As a reminder, I've probably lived more "fully" in the past six months than I've ever lived in my life. This isn't a weird flex - in fact, this is me admitting to you that I've never even been on the candidate list for burnout on a surface level. I've always been a put in 30% effort for 90% results type of guy and had no interest in putting in 100% for 200% results. I know you're waiting for some fundamental change or event in my life that led me to where I am today - there really is nothing. No financial difficulty, no insane breakup, and I promise it wasn't the pandemic. I genuinely don't know what came to me - quick pause here, I am NOT saying that I am investing every minute of my life to self-betterment at the moment nor am I saying I chug creatine in the morning and read self-help books instead of watching Youtube. I still partake in midnight pasta and watching Instagram reels. What I am saying is that although from a birds eye view, I'm probably closer to what most people conceive to be leading indicators for burnout, I feel the least burnout I've felt since birth. I wake up everyday at 6am (not as a finance bro meme, but I actually do now lol), get a two hour work out in, read the bible, write a blog post, make a Youtube video, get on career consulting calls, learn how to code part time, spend time with my family and friends, attend bible study, play golf, read a book a week and scheme on some side projects in case I feel adventurous. Also forgot to mention that I have a full time job. Two years ago I slept any chance I got, felt nauseous thinking about the gym and didn't even have the energy to play video games. I feel less burnt out now than ever.
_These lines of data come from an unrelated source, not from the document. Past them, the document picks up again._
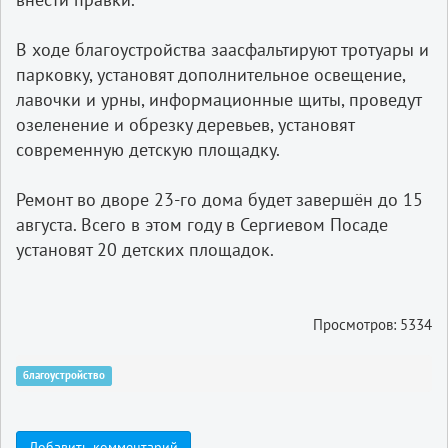
В ходе благоустройства заасфальтируют тротуары и
парковку, установят дополнительное освещение,
лавочки и урны, информационные щиты, проведут
озеленение и обрезку деревьев, установят
современную детскую площадку.
Ремонт во дворе 23-го дома будет завершён до 15
августа. Всего в этом году в Сергиевом Посаде
установят 20 детских площадок.
Просмотров: 5334
благоустройство
Добавить комментарий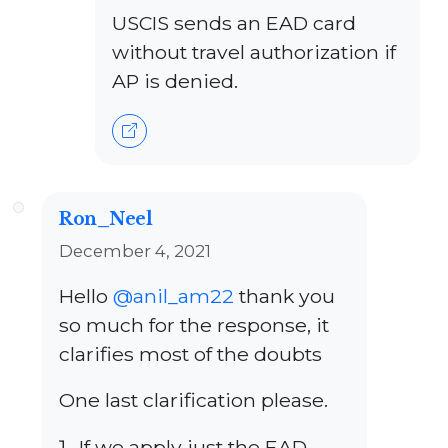
USCIS sends an EAD card
without travel authorization if
AP is denied.
Ron_Neel
December 4, 2021
Hello
@anil_am22
thank you
so much for the response, it
clarifies most of the doubts
One last clarification please.
If we apply just the EAD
There really is no revolutionary conclusion or wake up moment in this post - I just want to reflect on where I am now and let you know that burn out isn't about being overused or being stretched thin - it's all about the misalignment of results intended vs. actual results. If the things I invested in didn't work out the way they did, I actually don't think I'd be having this revelation (maybe this is the true reflection right here). But I'm not sure if that matters, because through the past six months I've learned what actually matters to me and how to get there, but also recognized if things don't work out I have the ability to make other venues.

Perhaps ironically, I'm taking the rest of the week "off" to do a little city adventuring and visiting family and friends. Hope everyone can get some rest, talk next Monday.